Dandi merebahkan diri di kasur. Dandi sedang melihat hasil jepretan candid wajah Mika di ponselnya. Dan menemukan satu siluet sempurna tubuh Mika berlatar matahari terbenam yang cantik.
Tanpa Ragu Dandi mengupload gambar tersebut di instagramnya. Beberapa like dari pengikut Dandi segera bermunculan.
Tring.
Sebuah pesan masuk.
Mika? Akhirnya kamu ngirim chat duluan.
Dandi tergelak membaca chat Mika, dan langsung membalasnya.
Hutang? Mika, Mika... semua pemberian kakak kamu anggap hutang. Oke. baiklah. Kakak akan membuat kamu berhutang banyak pada kakak. Sampai-sampai kamu tak sanggup membayarnya. Senyum menyeringai muncul di wajah Dandi.
Cukup lama Dandi menunggu balasan. Dia sempat melihat-lihat lagi hasil poto di ponsel. Lalu, 1 chat masuk.
Mama mengirim 1 foto, foto mama dengan Vanya. Dandi mengabaikannya.
Lalu Mika membalas pesan. Dandi tersenyum. Dia langsung membalas chat Mika.
Dandi semakin tergelak saat Mika mengancam akan memviralkan fotonya.
Saat ini bahkan Dandi sudah tidak perduli, apakah foto konyolnya bersama Maura dan Key akan tersebar atau tidak. Dandi sudah tak ingin lagi jaga image. Baginya prioritas penilaian semua terfokus pada pandangan Mika. Jika Mika senang melihat Dandi berfoto konyol dia akan melakukannya tanpa ragu. Dan mengabaikan pandangan orang lain.
Dandi dengan iseng mengetikkan kata 'sayang' dan emotikon Love di pesannya.
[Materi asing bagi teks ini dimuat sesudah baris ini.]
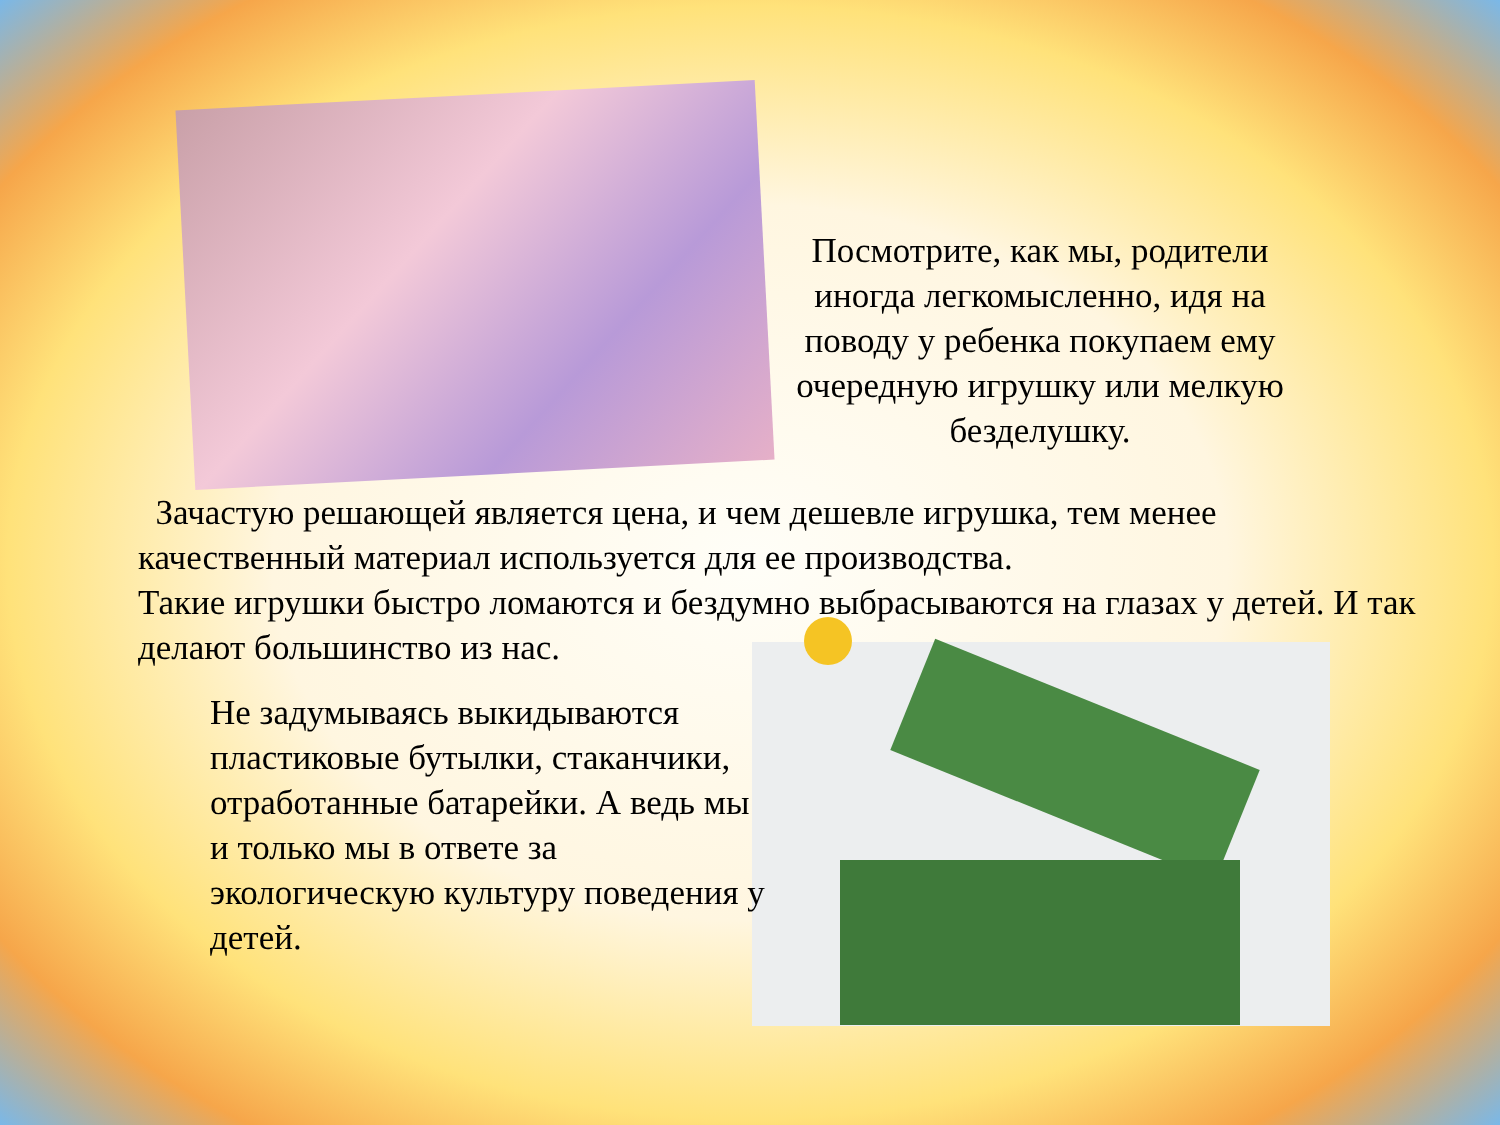Посмотрите, как мы, родители иногда легкомысленно, идя на поводу у ребенка покупаем ему очередную игрушку или мелкую безделушку.
Зачастую решающей является цена, и чем дешевле игрушка, тем менее качественный материал используется для ее производства.
Такие игрушки быстро ломаются и бездумно выбрасываются на глазах у детей. И так делают большинство из нас.
Не задумываясь выкидываются пластиковые бутылки, стаканчики, отработанные батарейки. А ведь мы и только мы в ответе за экологическую культуру поведения у детей.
Dia ingat Mika tak protes saat dipanggil sayang tadi sore. Jadi dia pikir akan baik-baik saja. Namun ternyata Mika marah dan tak ingin menemui Dandi lagi.
Dandi mengirim banyak chat permintaan maaf dan janji tak akan mengulangi lagi. Banyak chat. Karena Mika tak membaca satupun chatnya. Akhirnya Dandi memberondong Mika dengan Panggilan-panggilan yang juga nihil tanpa jawaban.
Dandi yang tadinya senang, kini gusar dan khawatir. Seperti seorang kekasih yang sedang diancam putus oleh pasangan yang sangat dicintainya. Akhirnya Dandi menyerah. Dia mengirimkan chat selamat tidur untuk mengakhiri chatnya malam ini.
Mika, baiklah 2 minggu ke depan aku tak akan menganggumu. Kita lihat apakah kamu akan terkejut nanti. Dandi memeluk ponsel yang masih menampakkan wajah Mika di layarnya. Lalu tertidur lelap.